---- Document passage

I’ve never attempted to solve this, I’ve just suffered through it with a bunch of breakpoints as you’re doing. Some thoughts:

  1. To expand on what @MarkusR said about conditionally breaking, I wonder if you could just do something like this:
#Pragma BackgroundTasks False // don't yield to background thread
If Thread.Current = Nil Then Break // break if in main thread
  1. Depending on what you’re debugging, you might try using System.DebugLog to dump the relevant debugging data instead of stepping through the debugger.

I think the pause/resume idea might be the way to go.

Turning off background tasks interrupting within a method is good, though I wonder if that is the same basic problem as #pragma Debug False. Obviously I haven’t tried it yet. It would be great if one could turn the BG thread task switch off for an entire class or module.

I don’t totally understand Thread.Current = Nil, I’ll look that up.

Yes I use System.DebugLog a lot, though never thought of it as a workaround for this issue.

Thanks!

Thread.Current is a reference to the currently running thread. If you’re in your background thread then it would be a reference to that. If you’re in the main thread, Thread.Current is nil. So for methods that can be called by the main thread or background thread, doing If Thread.Current = Nil Then Break would only break when you’re in that code from the main thread. And then the pragma would presumably ensure you’re not switching contexts within that method. Seems like that might work.

When you debug non-stoppable asynchronous things, the only way to go is logging and observing logs. Stopping ONE THREAD to observe it will break the real behavior and even can create hard crash situations, other threads should be going on while you paused one, unless in cooperative mode, where the entire system will stop.

--------
---- Data extract

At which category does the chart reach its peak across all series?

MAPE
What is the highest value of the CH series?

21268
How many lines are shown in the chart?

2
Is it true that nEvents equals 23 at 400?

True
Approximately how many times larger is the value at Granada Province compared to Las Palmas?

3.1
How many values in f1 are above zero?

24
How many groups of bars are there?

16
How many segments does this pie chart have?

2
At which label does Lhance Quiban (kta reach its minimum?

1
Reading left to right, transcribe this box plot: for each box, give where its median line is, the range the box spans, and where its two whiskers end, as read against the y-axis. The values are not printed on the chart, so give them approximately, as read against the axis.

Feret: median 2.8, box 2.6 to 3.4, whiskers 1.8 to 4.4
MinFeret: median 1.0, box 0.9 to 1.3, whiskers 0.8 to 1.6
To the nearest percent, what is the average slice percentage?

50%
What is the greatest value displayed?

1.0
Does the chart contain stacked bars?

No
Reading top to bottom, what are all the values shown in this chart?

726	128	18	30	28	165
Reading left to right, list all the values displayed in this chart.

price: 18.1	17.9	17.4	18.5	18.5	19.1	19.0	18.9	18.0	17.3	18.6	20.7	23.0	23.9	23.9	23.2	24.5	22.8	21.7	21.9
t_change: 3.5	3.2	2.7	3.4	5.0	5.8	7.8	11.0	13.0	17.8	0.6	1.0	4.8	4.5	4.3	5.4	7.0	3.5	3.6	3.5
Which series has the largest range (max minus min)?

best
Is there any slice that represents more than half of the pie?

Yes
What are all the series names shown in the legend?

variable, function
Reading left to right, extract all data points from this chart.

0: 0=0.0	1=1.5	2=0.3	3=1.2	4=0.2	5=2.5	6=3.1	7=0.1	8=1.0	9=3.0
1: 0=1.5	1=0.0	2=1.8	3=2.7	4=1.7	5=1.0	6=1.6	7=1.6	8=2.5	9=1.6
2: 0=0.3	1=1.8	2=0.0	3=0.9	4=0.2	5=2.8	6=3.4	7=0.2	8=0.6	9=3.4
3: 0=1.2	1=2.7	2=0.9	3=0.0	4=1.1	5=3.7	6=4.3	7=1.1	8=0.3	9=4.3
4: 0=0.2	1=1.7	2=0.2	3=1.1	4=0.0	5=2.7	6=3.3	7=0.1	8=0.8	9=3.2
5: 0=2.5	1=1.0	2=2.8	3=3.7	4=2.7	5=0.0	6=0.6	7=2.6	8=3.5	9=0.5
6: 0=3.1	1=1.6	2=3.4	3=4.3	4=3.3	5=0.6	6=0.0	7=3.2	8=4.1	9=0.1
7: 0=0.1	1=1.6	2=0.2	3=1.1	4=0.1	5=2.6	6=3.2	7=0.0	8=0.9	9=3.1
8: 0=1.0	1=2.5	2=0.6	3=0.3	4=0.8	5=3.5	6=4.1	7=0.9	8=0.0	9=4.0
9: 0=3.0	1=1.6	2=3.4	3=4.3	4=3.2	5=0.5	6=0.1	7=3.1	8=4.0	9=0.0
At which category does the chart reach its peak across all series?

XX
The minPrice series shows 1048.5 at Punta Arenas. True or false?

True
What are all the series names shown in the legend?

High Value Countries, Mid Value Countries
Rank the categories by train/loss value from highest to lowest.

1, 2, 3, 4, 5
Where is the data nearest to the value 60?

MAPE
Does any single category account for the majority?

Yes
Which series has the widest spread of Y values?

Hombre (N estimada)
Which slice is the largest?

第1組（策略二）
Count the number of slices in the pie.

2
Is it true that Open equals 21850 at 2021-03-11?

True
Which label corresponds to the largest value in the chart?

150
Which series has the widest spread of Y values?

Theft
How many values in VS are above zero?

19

--------

Problem statement
Could you extend the forum discussion about debugging background threads, starting right after its final sentence? The rows are separate material and not part of the forum discussion.

Written response
Cool. I didn’t know they added preemptive mode. My code has been around longer than since that was released. I will look into that.

Given that I work with microcontrollers, and thus with interrupts, I get what you mean, how some things you cannot use a debugger for. Debugging communications on a microcontroller is about impossible using a debugger. I typically flip bits and get out the logic analyser. But that is another story.

The background thread seems to work fine. Its running a service at such a high rate that it only takes a handful of lines of Xojo code until the debugger is into the background thread. In some microcontroller debuggers, you can specify not to step into the interrupt code. That is what I would like Xojo to do, ideally. But it doesn’t seem to do that yet.

There are a bunch of ideas to experiment with here. I haven’t tried any of them yet.

Unless I’m mistaken, Xojo projects with preemptive threads flip them over to cooperative threads when debug running.

No. That was the case of the bad workers. But preemptive threads work fine in the debugger.